Image shows teenaged girls at school.
Small early differences in cognitive skills can be amplified through mutual interactions between domains like vocabulary and reasoning, helping to explain the emergence of general intelligence.

The study also speaks to longer-term outcomes. General cognitive ability is a strong predictor of many life outcomes, including academic and occupational success, health, and longevity. Understanding whether and how cognitive domains drive each other during development is therefore central to explaining why intelligence is so predictive of later functioning.

The authors emphasize that while the observed mutual associations are consistent with reciprocal developmental influences, the study does not definitively prove direct causation. Additional research is needed to identify the precise mechanisms that mediate these coupling effects and to determine how environmental factors, education, and biology contribute to the dynamic interplay among abilities.

About this neuroscience research article

Co-authors include Ulman Lindenberger (Max Planck Institute for Human Development); Ian Goodyer, Peter B. Jones, and Ed T. Bullmore (University of Cambridge); Peter Fonagy (University College London); the Neuroscience in Psychiatry Network (NSPN); and Raymond J. Dolan (Max Planck UCL Centre for Computational Psychiatry and Ageing Research).
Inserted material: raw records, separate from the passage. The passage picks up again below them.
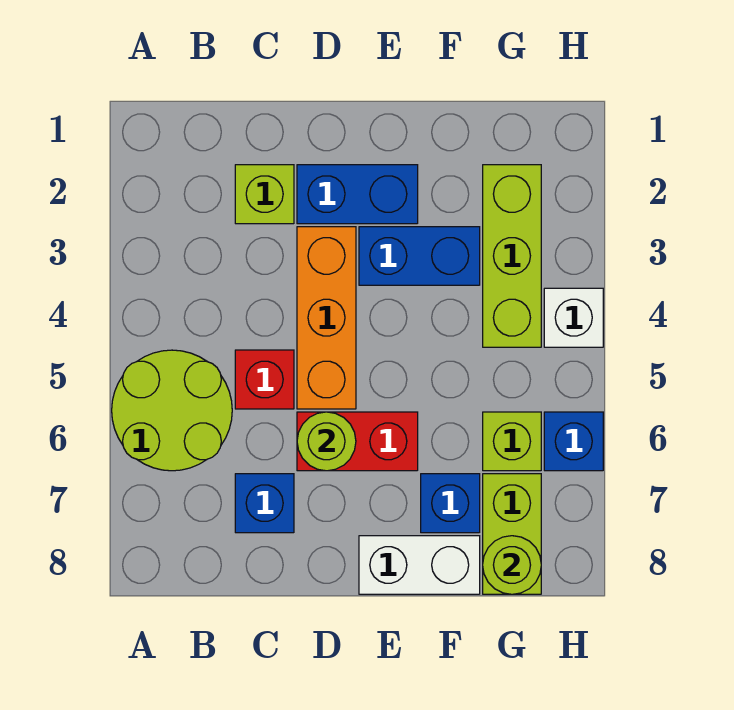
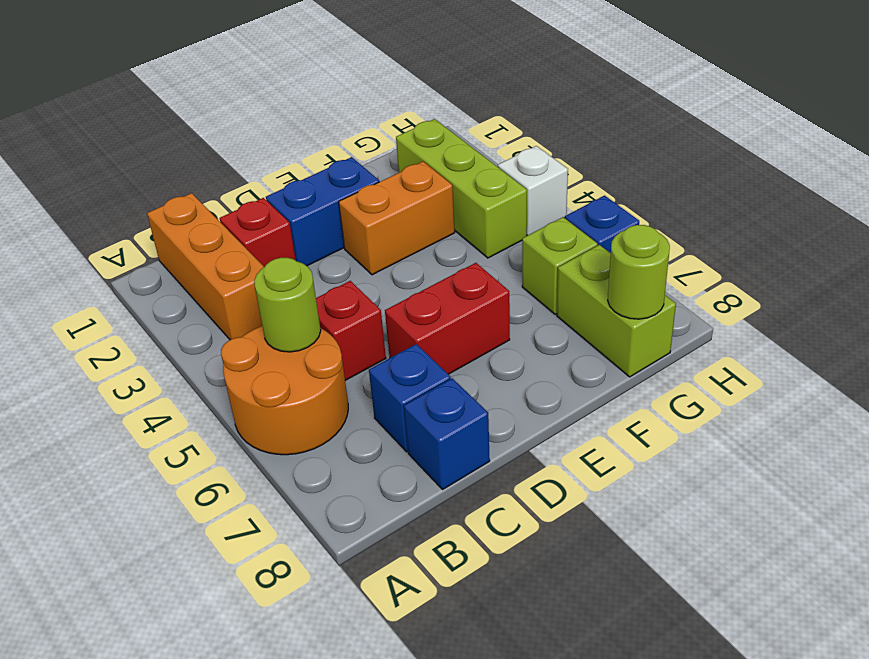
lime round brick A5:B6 level 1 -> orange round brick A5:B6 level 1
lime brick C2 level 1 -> red brick C2 level 1
orange brick D3:D5 level 1 -> orange brick B1:B3 level 1
lime round brick D6 level 2 -> lime round brick B5 level 2
blue brick E3:F3 level 1 -> orange brick E3:F3 level 1
white brick E8:F8 level 1 -> none
blue brick F7 level 1 -> blue brick C8 level 1

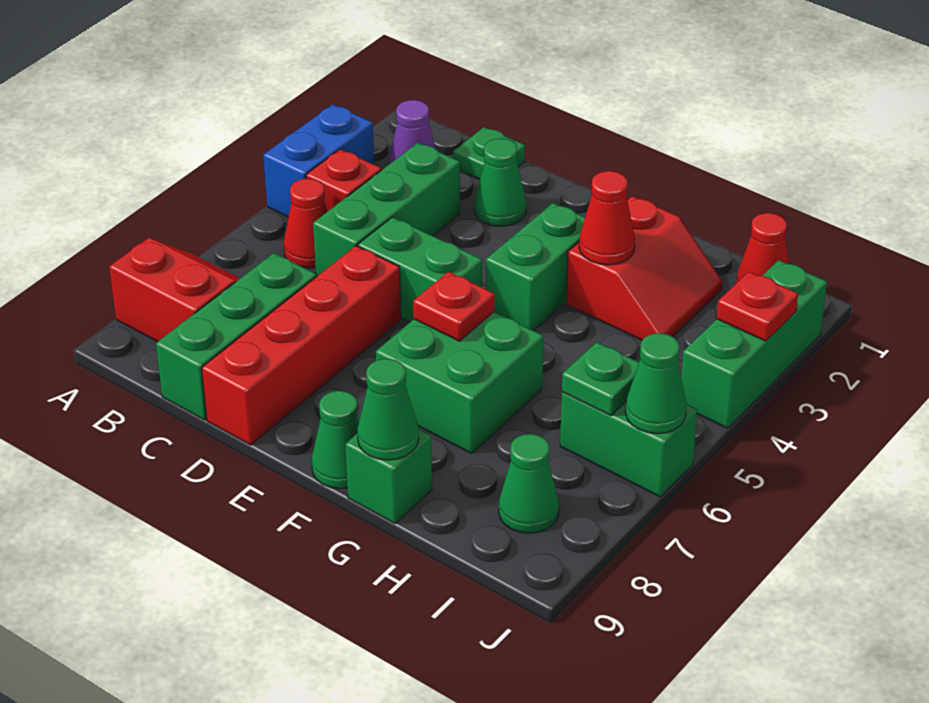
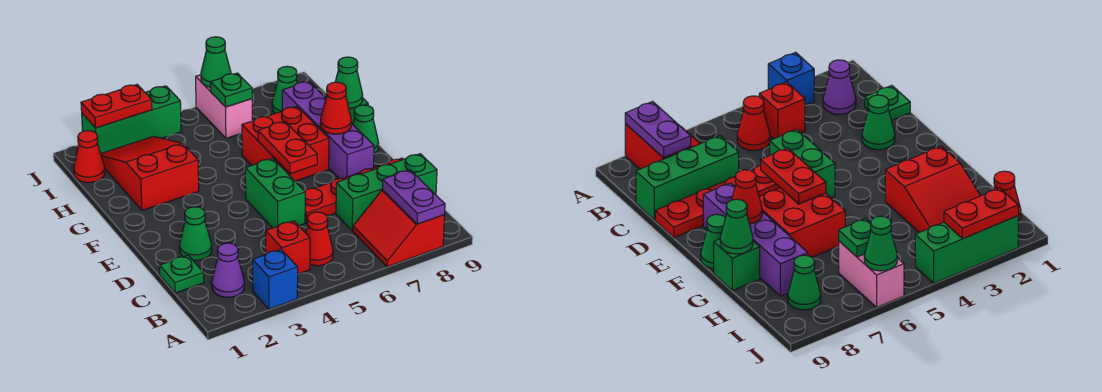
blue brick A3:A4 level 1 -> blue brick A3 level 1
none -> purple plate A8:B8 level 2
green brick C3:C5 level 1 -> none
red brick D6:D9 level 1 -> red plate D6:D9 level 1
none -> purple brick E8:H8 level 1
green brick F3:F4 level 1 -> none
green brick F6:G7 level 1 -> red brick F6:G7 level 1
red plate F6 level 2 -> red plate E6:F6 level 2
red slope G2:H3 level 1 top G -> red slope G2:I3 level 1 top G
red cone G3 level 2 -> red cone F8 level 2
green brick I6:J6 level 1 -> pink brick I6:J6 level 1
red plate J3 level 2 -> red plate J2:J3 level 2

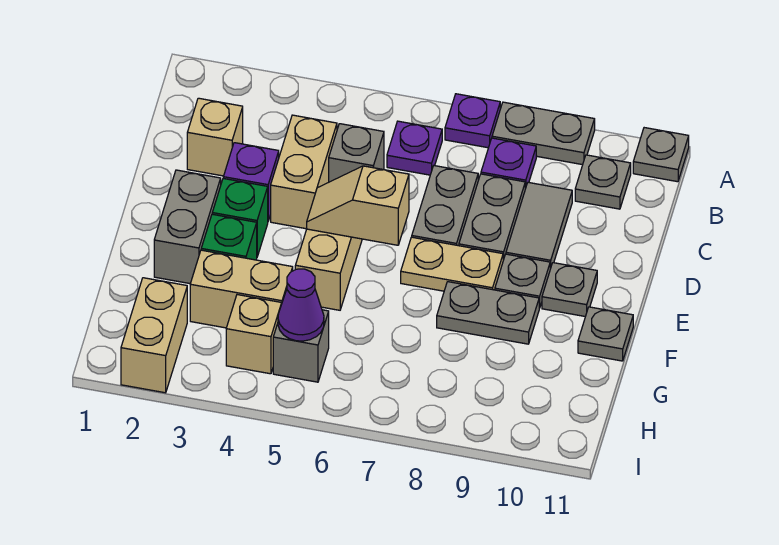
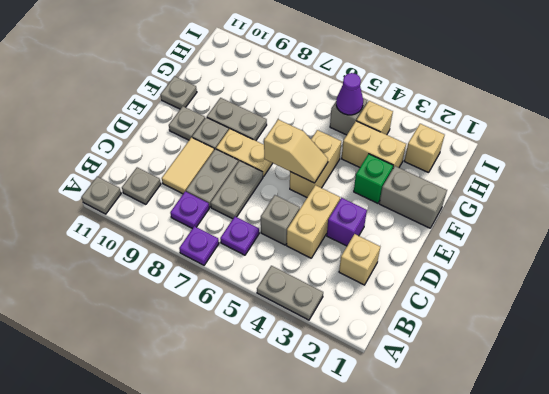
grey plate A8:A9 level 1 -> grey plate A3:A4 level 1
grey tile C9:D9 level 1 -> tan tile C9:D9 level 1
grey brick E2:F2 level 1 -> grey brick F1:F2 level 1
green brick E3 level 1 -> none
tan brick H2:I2 level 1 -> tan brick H2 level 1

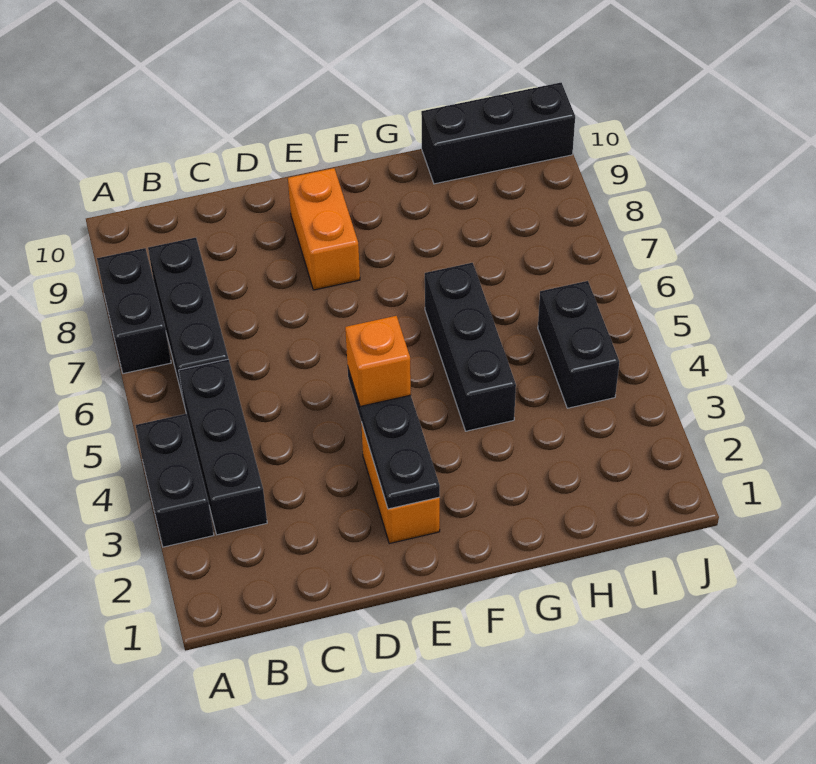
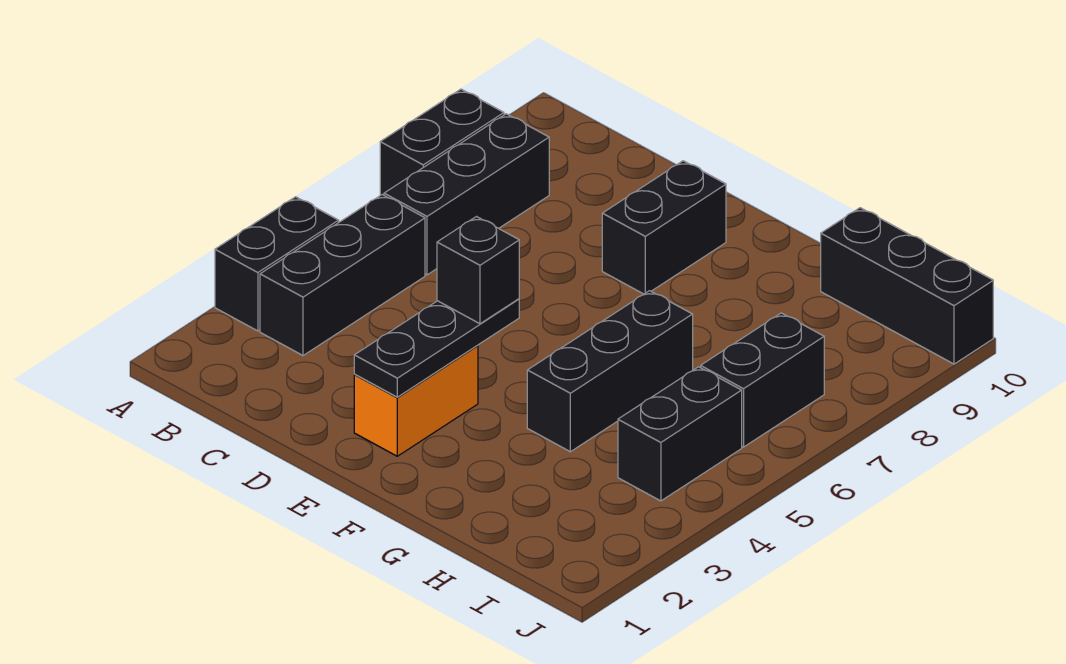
orange brick E4 level 3 -> black brick E4 level 3
orange brick E8:E9 level 1 -> black brick E8:E9 level 1
none -> black brick I6:I7 level 1

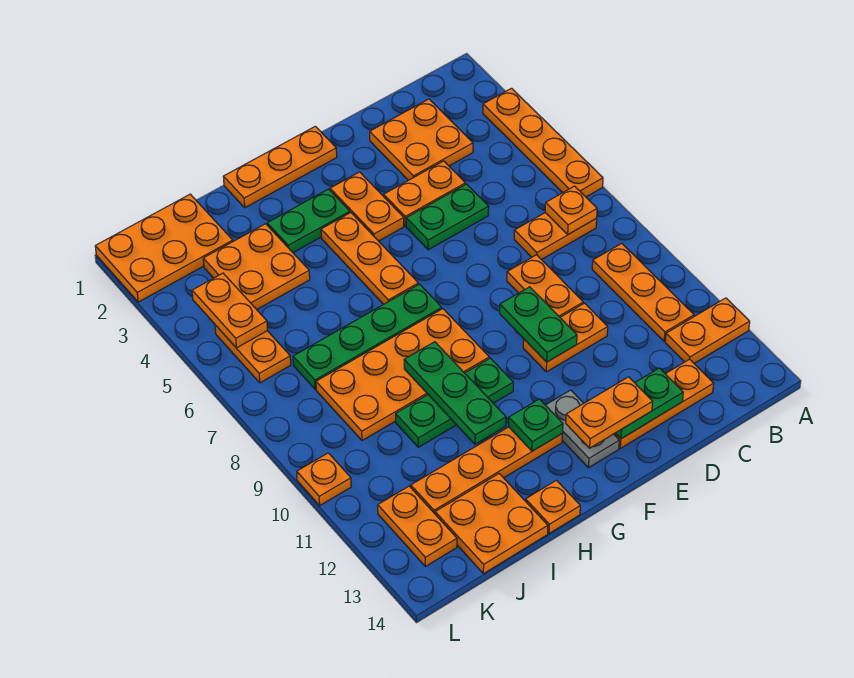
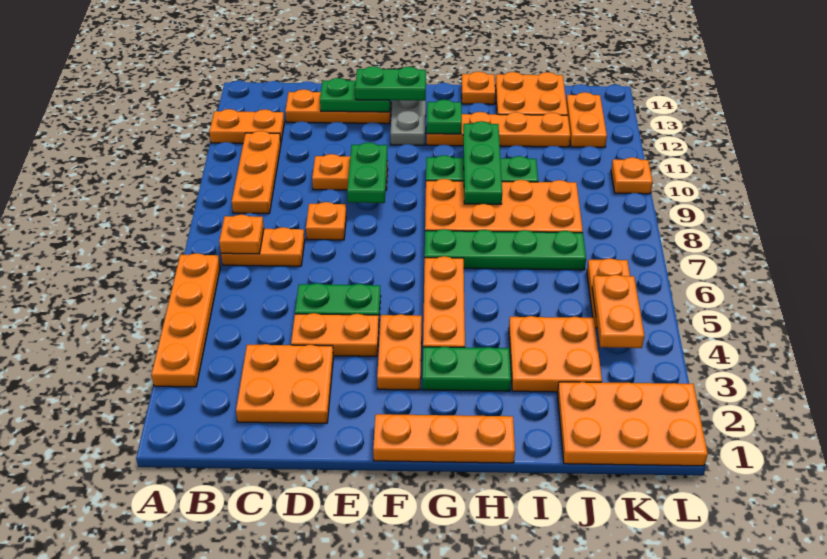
orange plate D8:D9 level 1 -> orange plate D8 level 1
orange plate E13:F13 level 3 -> green plate E13:F13 level 3

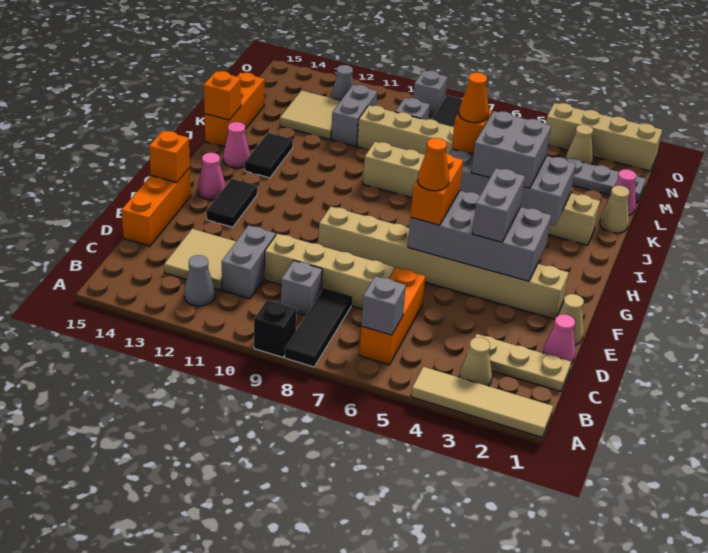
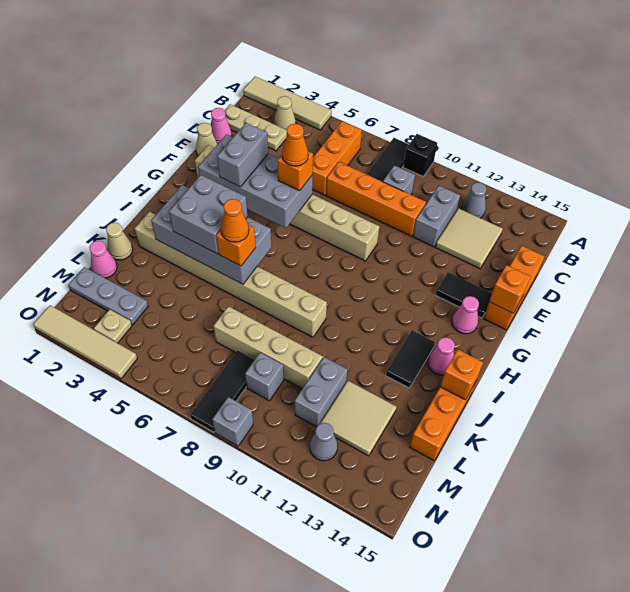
grey brick B6 level 2 -> none
tan brick D7:D10 level 1 -> orange brick D7:D10 level 1
orange brick F6:G6 level 3 -> orange brick F6 level 3
black tile F13:G13 level 1 -> black tile F13:F14 level 1
tan cone N3 level 1 -> tan plate N3 level 1
tan brick O1:O4 level 1 -> tan tile O1:O4 level 1

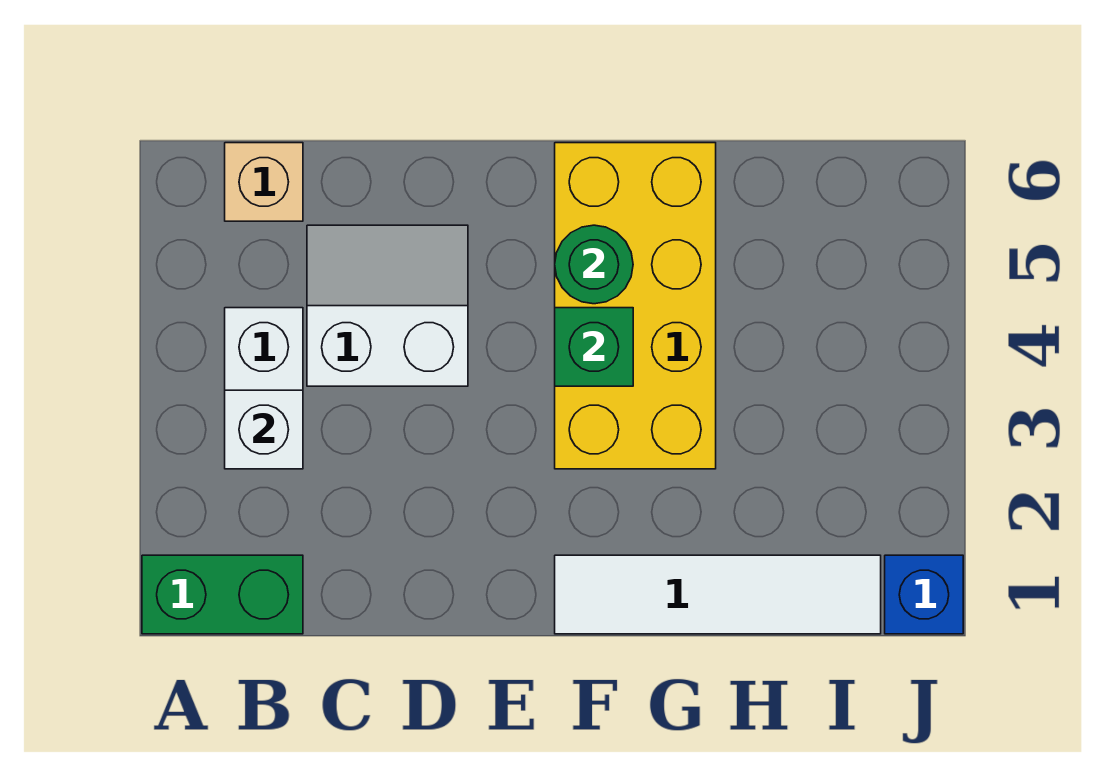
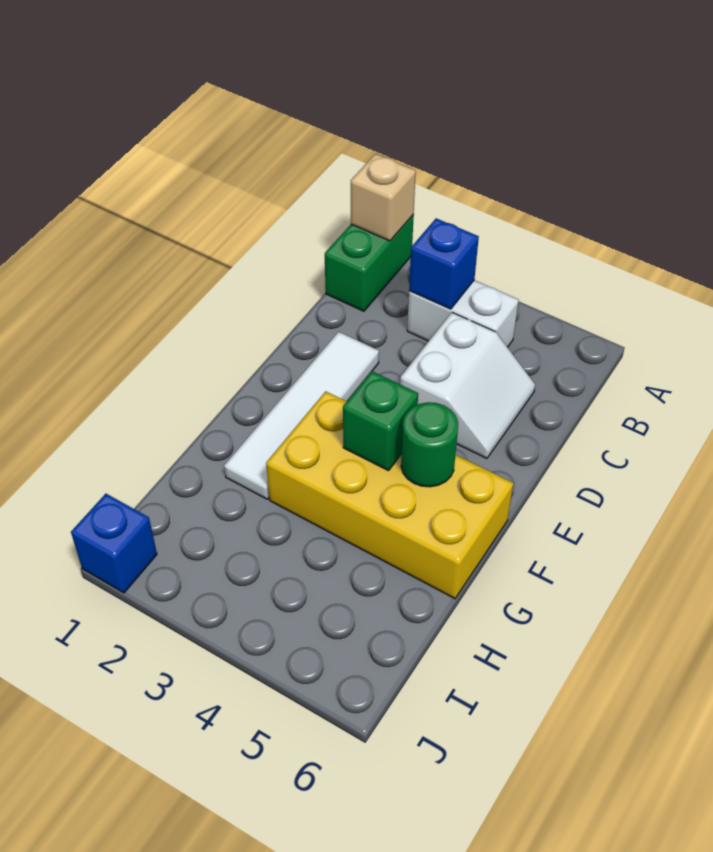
white brick B3 level 2 -> blue brick B3 level 2
tan brick B6 level 1 -> tan brick A1 level 2
white tile F1:I1 level 1 -> white tile D2:G2 level 1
Funding: The Neuroscience in Psychiatry Network is supported by a strategic award from the Wellcome Trust to the University of Cambridge and University College London (095844/Z/11/Z). R. A. Kievit is supported by the Wellcome Trust (Grant No. 107392/Z/15/Z) and the UK Medical Research Council (MCA060-5PR61). P. Fonagy is funded by a National Institute for Health Research Senior Investigator Award (NF-SI-0514-10157) and was partly supported by the NIHR Collaboration for Leadership in Applied Health Research and Care (CLAHRC) North Thames at Barts Health NHS Trust. The views expressed are those of the authors and do not necessarily reflect the views of the NHS, the NIHR, or the UK Department of Health.

Abstract

Mutualistic Coupling Between Vocabulary and Reasoning Supports Cognitive Development During Late Adolescence and Early Adulthood

One of the most replicable findings in psychology is the positive manifold: the observation that individual differences in cognitive abilities are universally positively correlated. Investigating the developmental origin of the positive manifold is crucial to understanding it. In a large longitudinal cohort of adolescents and young adults (N = 785; n = 566 across two waves, mean interval between waves = 1.48 years; age range = 14–25 years), the authors examined changes in fluid reasoning and vocabulary. Using bivariate latent change score models to compare g-factor theory, investment theory, and mutualism, they found that a mutualism model — where basic cognitive abilities directly and positively interact during development — provided the best account of developmental changes. Individuals with higher vocabulary scores showed greater gains in matrix reasoning and vice versa. These dynamic coupling pathways offer a mechanistic perspective on cognitive development.

Original research: “Mutualistic Coupling Between Vocabulary and Reasoning Supports Cognitive Development During Late Adolescence and Early Adulthood” by Rogier A. Kievit, Ulman Lindenberger, Ian M. Goodyer, Peter B. Jones, Peter Fonagy, Edward T. Bullmore, the Neuroscience in Psychiatry Network, and Raymond J. Dolan, published in Psychological Science, 2017. DOI: 10.1177/0956797617710785.